Real Estate Agent with Morrie Mages Property

Real estate professionals often enjoy few tax breaks, so tracking your mileage is of paramount importance. More than likely, you're essentially working out of your car as you drive between showings and closings on a daily basis. Tracking your mileage gives you a rare opportunity to let your car work for you.

To give you some idea of how lucrative these write-offs are, real estate agents in 2018 earned upwards of 54½¢ for every mile they drove at work.

Adding up the Miles at Work

Assume that a real estate agent drives around 50 miles each day at work. They might drive five days a week, if they're lucky enough to get weekends off regularly. Even if our hypothetical agent took two weeks off for vacation time, that's still a great deal of miles they're driving. They could write around $9,500 off of their taxable income. Mileage deductions are in addition to countless other legitimate business expenses that they can claim.

The problem is that the IRS requires you to prove your mileage. You can't simply guess, since the IRS will understandably disallow outlandish figures. If they can't trust your numbers, then you weren't earn a deduction. Fortunately, there are some tech-based solutions that can help. Consider installing a GPSWox car tracking or a device that uses cellular frequencies to monitor the amount of miles you put on your car in a day. IRS agents are more likely to accept data collected by a computer, since it's much harder for a machine to show bias.

To draw up a compliant mileage log, you'll need to capture all of the following data:

  • How much you drive each trip
  • The date of every trip and where you're going
  • How these trips benefit your business

Obviously, you can't write off trips to the grocery store or anywhere else as a business expense unless you have a particularly good reason.

What Kind of Driving can be Claimed on Taxes?

The good news is that the IRS is pretty lenient when it comes to what they consider business trips. You're always able to write off trips to new properties and whenever you drive somewhere to meet a client.
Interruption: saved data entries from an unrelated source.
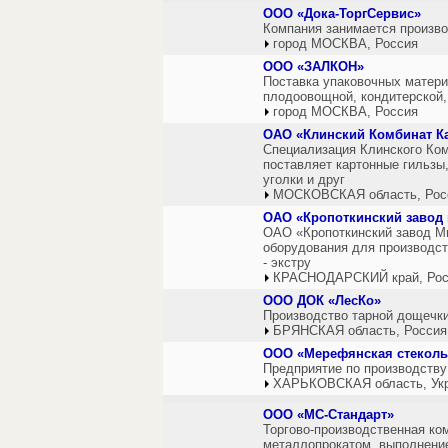
ООО «Дока-ТоргСервис»
Компания занимается произво
город МОСКВА, Россия
ООО «ЗАЛКОН»
Поставка упаковочных матер
плодоовощной, кондитерской
город МОСКВА, Россия
ОАО «Клинский Комбинат К
Специализация Клинского Ком
поставляет картонные гильзы
уголки и друг
МОСКОВСКАЯ область, Рос
ОАО «Кропоткинский завод
ОАО «Кропоткинский завод Ми
оборудования для производст
- экстру
КРАСНОДАРСКИЙ край, Рос
ООО ДОК «ЛесКо»
Производство тарной дощечки
БРЯНСКАЯ область, Россия
ООО «Мерефянская стеколь
Предприятие по производств
ХАРЬКОВСКАЯ область, Ук
ООО «МС-Стандарт»
Торгово-производственная ко
металлопрокатом, выполнение 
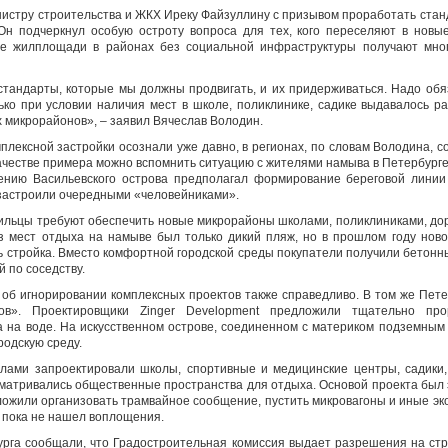
нистру строительства и ЖКХ Иреку Файзуллину с призывом проработать стан
Он подчеркнул особую остроту вопроса для тех, кого переселяют в новы
же жилплощади в районах без социальной инфраструктуры получают мно
тандарты, которые мы должны продвигать, и их придерживаться. Надо об
ько при условии наличия мест в школе, поликлинике, садике выдавалось
 микрорайонов», – заявил Вячеслав Володин.
плексной застройки осознали уже давно, в регионах, по словам Володина, 
качестве примера можно вспомнить ситуацию с жителями намыва в Петербурге
ению Васильевского острова предполагал формирование береговой линии
застроили очередными «человейниками».
жильцы требуют обеспечить новые микрорайоны школами, поликлиниками, дор
з мест отдыха на намыве был только дикий пляж, но в прошлом году нов
ь стройка. Вместо комфортной городской среды покупатели получили бетонны
 по соседству.
об игнорировании комплексных проектов также справедливо. В том же Пет
ов». Проектировщики Zinger Development предложили тщательно пр
а на воде. На искусственном острове, соединенном с материком подземным
родскую среду.
лами запроектировали школы, спортивные и медицинские центры, садики,
матривались общественные пространства для отдыха. Основой проекта был э
ожили организовать трамвайное сообщение, пустить микровагоны и иные э
т пока не нашел воплощения.
рга сообщали, что Градостроительная комиссия выдает разрешения на стр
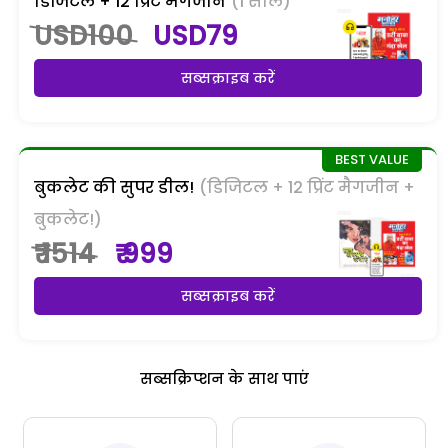
डिजिटल + 12 प्रिंट मैगजीन
(1 साल)
USD100
USD79
सब्सक्राइब करें
बुकलेट की सुपर डील!
(डिजिटल + 12 प्रिंट मैगजीन +
बुकलेट!)
₹ 1514
₹ 999
सब्सक्राइब करें
सब्सक्रिप्शन के साथ पाएं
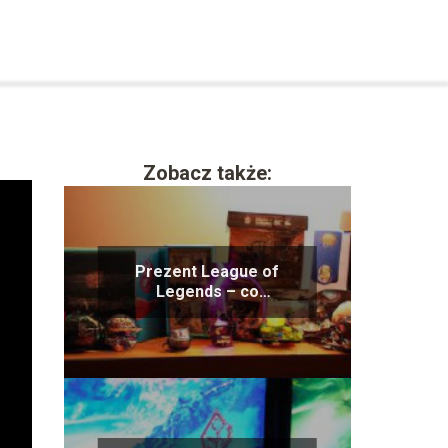
Zobacz także:
Prezent League of
Legends – co
podarować fanowi gry?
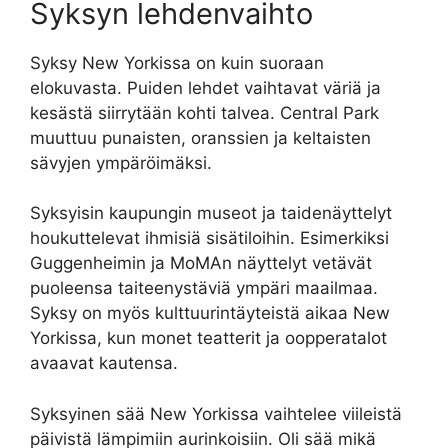
Syksyn lehdenvaihto
Syksy New Yorkissa on kuin suoraan
elokuvasta. Puiden lehdet vaihtavat väriä ja
kesästä siirrytään kohti talvea. Central Park
muuttuu punaisten, oranssien ja keltaisten
sävyjen ympäröimäksi.
Syksyisin kaupungin museot ja taidenäyttelyt
houkuttelevat ihmisiä sisätiloihin. Esimerkiksi
Guggenheimin ja MoMAn näyttelyt vetävät
puoleensa taiteenystäviä ympäri maailmaa.
Syksy on myös kulttuurintäyteistä aikaa New
Yorkissa, kun monet teatterit ja oopperatalot
avaavat kautensa.
Syksyinen sää New Yorkissa vaihtelee viileistä
päivistä lämpimiin aurinkoisiin. Oli sää mikä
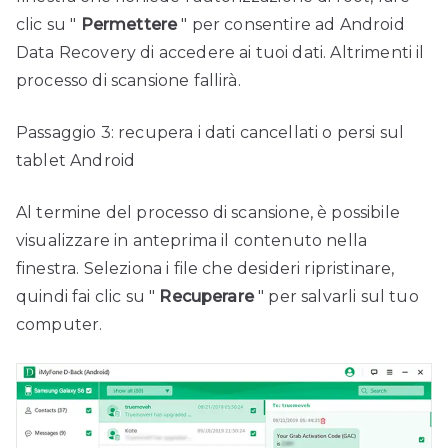
clic su "
Permettere
" per consentire ad Android
Data Recovery di accedere ai tuoi dati. Altrimenti il ​​
processo di scansione fallirà.
Passaggio 3: recupera i dati cancellati o persi sul
tablet Android
Al termine del processo di scansione, è possibile
visualizzare in anteprima il contenuto nella
finestra. Seleziona i file che desideri ripristinare,
quindi fai clic su "
Recuperare
" per salvarli sul tuo
computer.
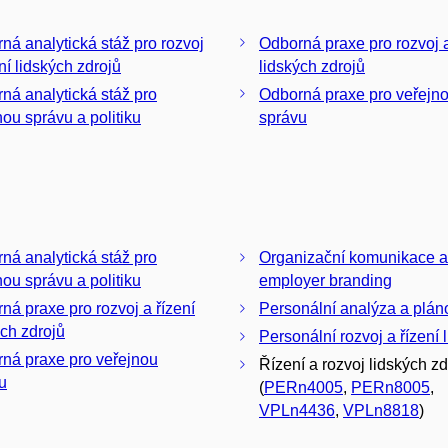
ná analytická stáž pro rozvoj
Odborná praxe pro rozvoj a
ní lidských zdrojů
lidských zdrojů
ná analytická stáž pro
Odborná praxe pro veřejn
nou správu a politiku
správu
ná analytická stáž pro
Organizační komunikace a
nou správu a politiku
employer branding
ná praxe pro rozvoj a řízení
Personální analýza a plán
ých zdrojů
Personální rozvoj a řízení l
ná praxe pro veřejnou
Řízení a rozvoj lidských zd
u
(
PERn4005
,
PERn8005
,
VPLn4436
,
VPLn8818
)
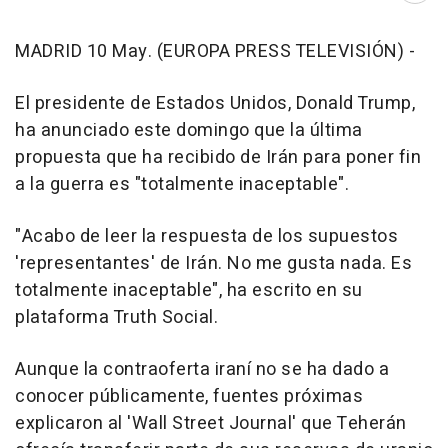
MADRID 10 May. (EUROPA PRESS TELEVISIÓN) -
El presidente de Estados Unidos, Donald Trump,
ha anunciado este domingo que la última
propuesta que ha recibido de Irán para poner fin
a la guerra es "totalmente inaceptable".
"Acabo de leer la respuesta de los supuestos
'representantes' de Irán. No me gusta nada. Es
totalmente inaceptable", ha escrito en su
plataforma Truth Social.
Aunque la contraoferta iraní no se ha dado a
conocer públicamente, fuentes próximas
explicaron al 'Wall Street Journal' que Teherán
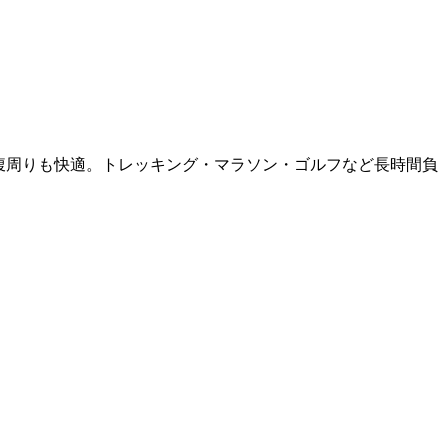
お腹周りも快適。トレッキング・マラソン・ゴルフなど長時間負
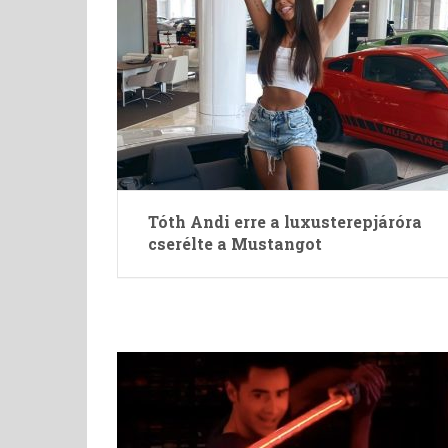
Tóth Andi erre a luxusterepjáróra
cserélte a Mustangot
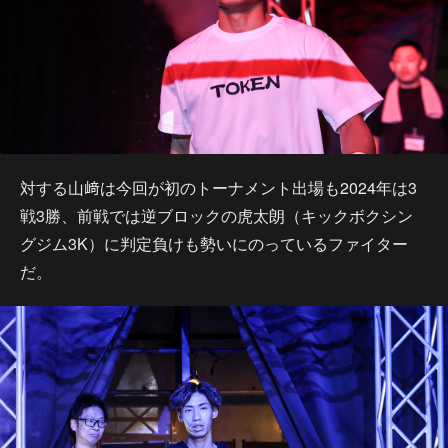
対する山﨑は今回が初のトーナメント出場も2024年は3
戦3勝、前戦では逆ブロックの虎太朗（キックボクシン
グジム3K）に判定負けも勢いにのっているファイター
だ。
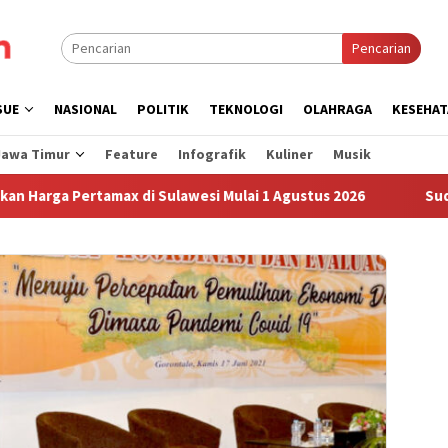
Pencarian
SUE
NASIONAL
POLITIK
TEKNOLOGI
OLAHRAGA
KESEHAT
Jawa Timur
Feature
Infografik
Kuliner
Musik
 Pertamax di Sulawesi Mulai 1 Agustus 2026
Sudah Sembi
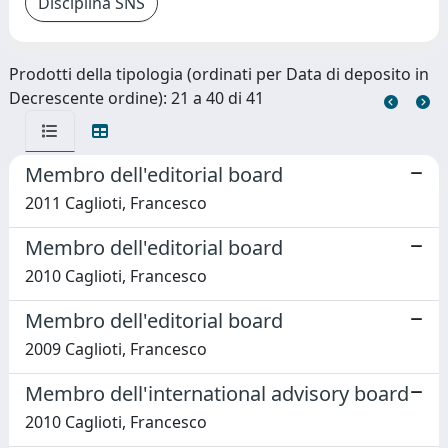
Prodotti della tipologia (ordinati per Data di deposito in
Decrescente ordine): 21 a 40 di 41
Membro dell'editorial board
2011 Caglioti, Francesco
Membro dell'editorial board
2010 Caglioti, Francesco
Membro dell'editorial board
2009 Caglioti, Francesco
Membro dell'international advisory board
2010 Caglioti, Francesco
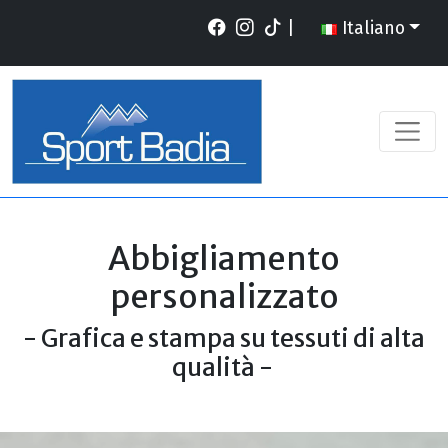
|
Italiano
Abbigliamento
personalizzato
- Grafica e stampa su tessuti di alta
qualità -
Considering that prospective clients who don't work out are still clients, you'll be able to claim even failed business trips on your taxes.

A trip to the bank could be deductible if you're depositing money you earned as part of a deal. Traveling between offices is fine as well.

Strangely, you can't actually deduct your regular commute. Driving from your home to the office doesn't count. If you have a qualifying home office, then you can deduct all trips home because you're technically heading to work. The IRS is pretty strict on what counts as a home office, but the good news is you'll also be able to deduct other expenses if they consider your house to be one.

Filing the Right Forms

Motorists will need to acquire the proper forms if they want to be able to claim these deductions. The IRS wants you to input your mileage on your Schedule C form. Real estate agents who don't currently file one will want to start.

Unfortunately, if you're used to filling out one of the short so-called easy forms you may have to give that up. A little extra work at tax time, however, is more than worth it considering how much you could end up writing off in the process. Best of all, you might find some other deductions that you didn't know you had.

Assuming that you're using a digital solution to track your mileage, you should be able to export your information to a spreadsheet or other type of computer file. Don't forget to take photographs of your odometer too for a little extra proof.

Making the Most of Your Mileage

Unless you live in a state that doesn't have income taxes, you won't want to forget about those deductions either. Keep abreast of both state and federal laws at all times. While it might seem like a lot of work, you could end up saving more money in the process than you had ever thought possible.